> [Description of the task]:
Switch "Transcribe" to "Write out" throughout the records below, and write out every line again with nothing else changed.

> [Extracted information]:
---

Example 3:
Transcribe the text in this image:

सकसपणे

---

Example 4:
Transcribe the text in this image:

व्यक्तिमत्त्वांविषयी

> [Task result]:
---

Example 3:
Write out the text in this image:

सकसपणे

---

Example 4:
Write out the text in this image:

व्यक्तिमत्त्वांविषयी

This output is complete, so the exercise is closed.